The task = Convert everything from the start of the material down to the line containing "172L246 173V174L249 175V176L251", inclusive, into a Markdown table with the columns Row and Line, omitting blank lines.
━━━━━ Entries
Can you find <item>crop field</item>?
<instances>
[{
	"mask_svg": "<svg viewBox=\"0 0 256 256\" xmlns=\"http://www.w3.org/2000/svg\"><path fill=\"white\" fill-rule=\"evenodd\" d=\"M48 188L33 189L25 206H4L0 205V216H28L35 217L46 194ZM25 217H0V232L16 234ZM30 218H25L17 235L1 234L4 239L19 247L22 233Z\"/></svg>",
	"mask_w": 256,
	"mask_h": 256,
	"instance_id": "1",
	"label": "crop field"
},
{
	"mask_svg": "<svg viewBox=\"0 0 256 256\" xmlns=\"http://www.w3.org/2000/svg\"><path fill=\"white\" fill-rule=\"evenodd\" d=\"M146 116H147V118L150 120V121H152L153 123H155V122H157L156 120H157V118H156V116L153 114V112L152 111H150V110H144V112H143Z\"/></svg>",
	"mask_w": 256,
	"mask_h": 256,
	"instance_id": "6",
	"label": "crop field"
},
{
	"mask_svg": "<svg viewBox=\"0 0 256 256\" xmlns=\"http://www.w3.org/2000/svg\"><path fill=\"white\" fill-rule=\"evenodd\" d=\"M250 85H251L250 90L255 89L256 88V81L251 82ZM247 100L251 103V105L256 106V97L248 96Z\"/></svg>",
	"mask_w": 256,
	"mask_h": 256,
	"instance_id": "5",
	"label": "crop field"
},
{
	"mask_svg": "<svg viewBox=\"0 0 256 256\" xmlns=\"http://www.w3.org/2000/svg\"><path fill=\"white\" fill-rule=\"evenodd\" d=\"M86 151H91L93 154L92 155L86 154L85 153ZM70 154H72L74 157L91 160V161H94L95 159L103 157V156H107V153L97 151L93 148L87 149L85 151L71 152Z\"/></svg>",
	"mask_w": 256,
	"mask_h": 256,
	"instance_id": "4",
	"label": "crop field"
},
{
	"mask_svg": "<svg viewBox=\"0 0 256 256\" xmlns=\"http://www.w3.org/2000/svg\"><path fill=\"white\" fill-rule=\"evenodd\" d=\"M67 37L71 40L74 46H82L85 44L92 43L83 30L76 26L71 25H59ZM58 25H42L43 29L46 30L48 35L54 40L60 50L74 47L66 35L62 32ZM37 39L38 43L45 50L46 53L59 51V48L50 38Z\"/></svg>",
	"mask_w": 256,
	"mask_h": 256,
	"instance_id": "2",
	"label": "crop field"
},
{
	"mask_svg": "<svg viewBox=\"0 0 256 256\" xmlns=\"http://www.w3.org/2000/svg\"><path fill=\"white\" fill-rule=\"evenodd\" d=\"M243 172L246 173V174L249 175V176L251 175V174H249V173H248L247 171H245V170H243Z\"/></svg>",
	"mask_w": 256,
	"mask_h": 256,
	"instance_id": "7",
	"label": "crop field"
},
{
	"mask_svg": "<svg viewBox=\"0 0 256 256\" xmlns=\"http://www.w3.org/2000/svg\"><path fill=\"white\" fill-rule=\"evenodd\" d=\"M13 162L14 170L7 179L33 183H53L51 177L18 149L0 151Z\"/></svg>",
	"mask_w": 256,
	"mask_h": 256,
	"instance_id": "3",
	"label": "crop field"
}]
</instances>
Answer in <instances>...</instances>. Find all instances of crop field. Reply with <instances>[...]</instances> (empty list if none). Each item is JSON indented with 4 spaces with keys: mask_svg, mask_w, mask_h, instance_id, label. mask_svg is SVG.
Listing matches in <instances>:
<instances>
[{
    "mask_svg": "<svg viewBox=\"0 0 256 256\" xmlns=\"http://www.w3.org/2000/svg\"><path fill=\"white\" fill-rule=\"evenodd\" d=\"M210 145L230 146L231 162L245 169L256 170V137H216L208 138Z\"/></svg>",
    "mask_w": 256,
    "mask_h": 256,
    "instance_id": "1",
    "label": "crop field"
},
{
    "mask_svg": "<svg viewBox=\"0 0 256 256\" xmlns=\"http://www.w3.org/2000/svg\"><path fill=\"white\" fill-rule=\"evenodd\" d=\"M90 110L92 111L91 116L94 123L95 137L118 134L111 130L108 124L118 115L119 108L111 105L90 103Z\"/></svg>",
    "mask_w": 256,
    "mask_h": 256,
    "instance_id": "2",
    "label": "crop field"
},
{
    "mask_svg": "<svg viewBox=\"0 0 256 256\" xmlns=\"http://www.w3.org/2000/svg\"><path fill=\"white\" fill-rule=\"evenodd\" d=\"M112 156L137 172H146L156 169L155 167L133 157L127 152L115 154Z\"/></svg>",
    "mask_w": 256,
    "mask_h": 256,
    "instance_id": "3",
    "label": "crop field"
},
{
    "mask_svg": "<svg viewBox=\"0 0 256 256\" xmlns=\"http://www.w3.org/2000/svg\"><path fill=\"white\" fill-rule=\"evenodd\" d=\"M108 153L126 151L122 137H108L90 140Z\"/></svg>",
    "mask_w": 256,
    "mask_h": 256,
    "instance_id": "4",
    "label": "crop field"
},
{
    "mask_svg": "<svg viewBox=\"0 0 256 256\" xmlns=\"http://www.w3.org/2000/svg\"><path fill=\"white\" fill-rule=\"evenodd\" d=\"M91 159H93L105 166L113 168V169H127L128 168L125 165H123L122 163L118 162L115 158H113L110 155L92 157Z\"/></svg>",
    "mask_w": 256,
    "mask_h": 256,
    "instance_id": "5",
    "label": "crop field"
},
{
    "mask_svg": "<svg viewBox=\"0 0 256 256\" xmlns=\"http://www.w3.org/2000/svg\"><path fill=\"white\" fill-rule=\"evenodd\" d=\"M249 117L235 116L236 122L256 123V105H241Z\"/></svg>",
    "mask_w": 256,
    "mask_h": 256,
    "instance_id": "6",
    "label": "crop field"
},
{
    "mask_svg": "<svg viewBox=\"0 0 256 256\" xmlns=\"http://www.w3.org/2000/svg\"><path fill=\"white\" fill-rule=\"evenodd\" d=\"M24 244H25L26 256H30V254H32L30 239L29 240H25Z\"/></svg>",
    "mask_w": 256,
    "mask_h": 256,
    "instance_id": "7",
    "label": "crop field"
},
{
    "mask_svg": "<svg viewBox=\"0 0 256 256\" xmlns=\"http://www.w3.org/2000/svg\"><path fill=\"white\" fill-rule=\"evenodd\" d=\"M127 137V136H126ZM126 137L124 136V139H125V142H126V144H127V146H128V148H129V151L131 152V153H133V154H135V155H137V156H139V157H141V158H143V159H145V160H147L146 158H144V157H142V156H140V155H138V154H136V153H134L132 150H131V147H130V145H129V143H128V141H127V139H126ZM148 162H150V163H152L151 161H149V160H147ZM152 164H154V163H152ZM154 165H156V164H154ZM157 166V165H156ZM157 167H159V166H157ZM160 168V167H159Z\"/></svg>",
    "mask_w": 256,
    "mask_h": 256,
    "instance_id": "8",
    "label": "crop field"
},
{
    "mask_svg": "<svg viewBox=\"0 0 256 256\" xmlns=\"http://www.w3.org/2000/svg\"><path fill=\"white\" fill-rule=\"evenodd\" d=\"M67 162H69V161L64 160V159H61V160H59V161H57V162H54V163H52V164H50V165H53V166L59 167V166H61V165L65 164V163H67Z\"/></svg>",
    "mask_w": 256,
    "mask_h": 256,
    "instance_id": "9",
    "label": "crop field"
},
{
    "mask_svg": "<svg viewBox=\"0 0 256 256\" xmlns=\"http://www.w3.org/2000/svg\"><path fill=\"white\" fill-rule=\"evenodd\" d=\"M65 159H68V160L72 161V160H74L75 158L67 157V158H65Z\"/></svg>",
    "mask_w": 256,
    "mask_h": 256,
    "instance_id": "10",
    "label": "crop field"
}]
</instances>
━━━━━━━━━━
Solution to this problem =
| Row | Line |
|---|---|
| 1 | Can you find <item>crop field</item>? |
| 2 | <instances> |
| 3 | [{ |
| 4 | 	"mask_svg": "<svg viewBox=\"0 0 256 256\" xmlns=\"http://www.w3.org/2000/svg\"><path fill=\"white\" fill-rule=\"evenodd\" d=\"M48 188L33 189L25 206H4L0 205V216H28L35 217L46 194ZM25 217H0V232L16 234ZM30 218H25L17 235L1 234L4 239L19 247L22 233Z\"/></svg>", |
| 5 | 	"mask_w": 256, |
| 6 | 	"mask_h": 256, |
| 7 | 	"instance_id": "1", |
| 8 | 	"label": "crop field" |
| 9 | }, |
| 10 | { |
| 11 | 	"mask_svg": "<svg viewBox=\"0 0 256 256\" xmlns=\"http://www.w3.org/2000/svg\"><path fill=\"white\" fill-rule=\"evenodd\" d=\"M146 116H147V118L150 120V121H152L153 123H155V122H157L156 120H157V118H156V116L153 114V112L152 111H150V110H144V112H143Z\"/></svg>", |
| 12 | 	"mask_w": 256, |
| 13 | 	"mask_h": 256, |
| 14 | 	"instance_id": "6", |
| 15 | 	"label": "crop field" |
| 16 | }, |
| 17 | { |
| 18 | 	"mask_svg": "<svg viewBox=\"0 0 256 256\" xmlns=\"http://www.w3.org/2000/svg\"><path fill=\"white\" fill-rule=\"evenodd\" d=\"M250 85H251L250 90L255 89L256 88V81L251 82ZM247 100L251 103V105L256 106V97L248 96Z\"/></svg>", |
| 19 | 	"mask_w": 256, |
| 20 | 	"mask_h": 256, |
| 21 | 	"instance_id": "5", |
| 22 | 	"label": "crop field" |
| 23 | }, |
| 24 | { |
| 25 | 	"mask_svg": "<svg viewBox=\"0 0 256 256\" xmlns=\"http://www.w3.org/2000/svg\"><path fill=\"white\" fill-rule=\"evenodd\" d=\"M86 151H91L93 154L92 155L86 154L85 153ZM70 154H72L74 157L91 160V161H94L95 159L103 157V156H107V153L97 151L93 148L87 149L85 151L71 152Z\"/></svg>", |
| 26 | 	"mask_w": 256, |
| 27 | 	"mask_h": 256, |
| 28 | 	"instance_id": "4", |
| 29 | 	"label": "crop field" |
| 30 | }, |
| 31 | { |
| 32 | 	"mask_svg": "<svg viewBox=\"0 0 256 256\" xmlns=\"http://www.w3.org/2000/svg\"><path fill=\"white\" fill-rule=\"evenodd\" d=\"M67 37L71 40L74 46H82L85 44L92 43L83 30L76 26L71 25H59ZM58 25H42L43 29L46 30L48 35L54 40L60 50L74 47L66 35L62 32ZM37 39L38 43L45 50L46 53L59 51V48L50 38Z\"/></svg>", |
| 33 | 	"mask_w": 256, |
| 34 | 	"mask_h": 256, |
| 35 | 	"instance_id": "2", |
| 36 | 	"label": "crop field" |
| 37 | }, |
| 38 | { |
| 39 | 	"mask_svg": "<svg viewBox=\"0 0 256 256\" xmlns=\"http://www.w3.org/2000/svg\"><path fill=\"white\" fill-rule=\"evenodd\" d=\"M243 172L246 173V174L249 175V176L251 175V174H249V173H248L247 171H245V170H243Z\"/></svg>", |